Les russes se sentent menacés depuis longtemps, depuis particulièrement la fin de l'Union soviétique et il est important de rappeler qu'à ce moment-là ils liquidèrent le pacte de Varsovie et proposèrent même de faire partie de l'OTAN puisqu'ils redevenaient amis comme lors de la guerre contre l'Allemagne. "Pan-European security is a dream" leur fut-il répondu. La réalité c'est l'inimitié, et les USA avaient besoin d'un ennemi. Avoir un ennemi permet de se prémunir contre une menace en la rendant visible grâce à une sorte d'incarnation. Cela est allé croissant jusqu'à nos jours1.



En fait il nous faut remonter plus loin dans le temps pour repérer le fondement de cette inimitié: à la révolution d'octobre 1917 engendreuse d'une grande menace qui apparut avoir un fondement réel durant une courte période mais qui, de façon atténuée se maintint même après la fin de la phase révolutionnaire, ainsi que l'inimitié contre le prolétariat qui lui était liée, jusqu'à la fin du siècle dernier, moment de sa disparition remplacé par des couches sociales dominées et exploitées à des degrés divers. On peut dire qu'aujourd'hui de façon plus ou moins inconsciente, il est reproché aux russes d'avoir fait la révolution.
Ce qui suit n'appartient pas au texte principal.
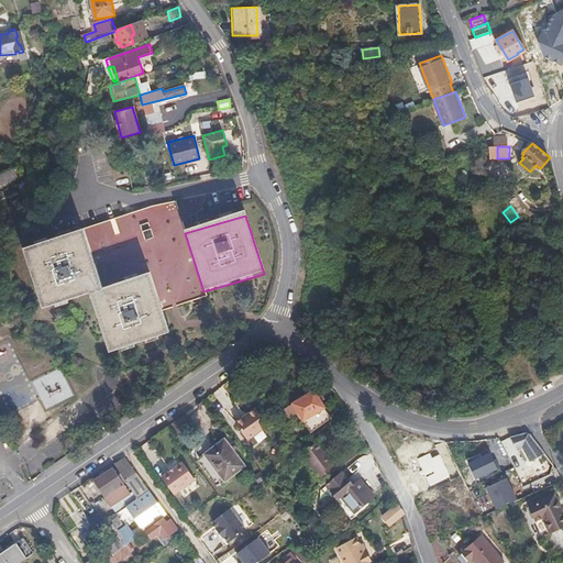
[(103,288),(85,229),(25,247),(43,307),(91,293),(110,352),(169,333),(151,274),(103,288)]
Nous avons affirmé plusieurs fois que l'espèce humaine essaye continuellement de conjurer une menace. La conjuration s'actualise au niveau des nations, comme des individus d'où les différents conflits qui remplissent l'histoire. La mort apparaissant comme le moyen d'échapper à la menace2. C'est une explication de l'intervention russe en Ukraine mais non une justification. En outre plus on lutte contre une menace et plus on la renforce, comme le montre le cas de la Russie tant jusqu'à présent que pour l'avenir.



Cette dynamique qui provoque des guerres destructrices d'hommes, de femmes, mais aussi de la nature (ce qui est souvent occulté), accroît le risque d'extinction parce qu'elle exalte l'inimitié cause essentielle du réchauffement climatique lié à la destruction de cette dernière, ne rencontre pas d'obstacle parce qu'elle est sous-tendue par celle de l'autonomisation de la forme capital - qui a pu s'imposer grâce à la disparition du prolétariat - s'exprimant à travers la nécessité de l'innovation constante induisant l'obsolescence de ce qui a été produit et celle des producteurs non innovant ou insuffisants, générant une menace accompagnée d'une inimitié au cœur du réel social économique, complémentaire de celle de la superfluité des êtres humains, le tout contribuant à créer des conditions de vie où "La mort n'est-elle pas préférable à une vie qui ne serait qu'une prévention contre la mort?" (Marx). En fait même la mort ne peut rien résoudre, car elle ne peut pas abolir l'extinction de plus en plus proche. L'humanité ne peut y échapper qu'en abandonnant l'inimitié comme mode et principe de vie.






Camatte.jacques


10 mars 2022







1  De nombreux documents prouvant la validité de cette affirmation sont disponibles sur Internet.


               Signalons d'autre part le passé nazi de l'Ukraine qui fut une menace pour l'URSS, l'actuelle Russie, mais elle a été également une force contre l'Allemagne nazie.


         Rappelons aussi: "En effet la crise qui aboutit à la dissolution de l’URSS et du bloc de l’Est n’est pas un phénomène local[20] concernant uniquement ces pays mais est un phénomène mondial : la fin de l’opposition capital-travail et l’évanescence du phénomène foncier ; l’effectuation plénière de l’élimination des limites au devenir du capital et la réalisation d’un développement non antagonique, non dialectique. Plus exactement il y a dissolution du conflit par sa généralisation au sein de la communauté-société du capital. Ceci choque profondément le cerveau des hommes habitués à ne penser qu’en terme de conflits et de polarisation entre deux camps. Le stade atteint actuellement par le capital impose aux hommes et aux femmes de devoir vivre sans ennemis, ce qui mine toutes leurs représentations et cause le désarroi actuel qui risque de n’être que transitoire parce que les ennemis sont transformés en concurrents, en de véritables acteurs capitalistes. Il faut un certain temps pour éliminer les vieilles représentations." (écrit en 1991)  Epilogue au Manifeste du parti communiste 1848.




Cf. le slogan franquiste: Vive la mort.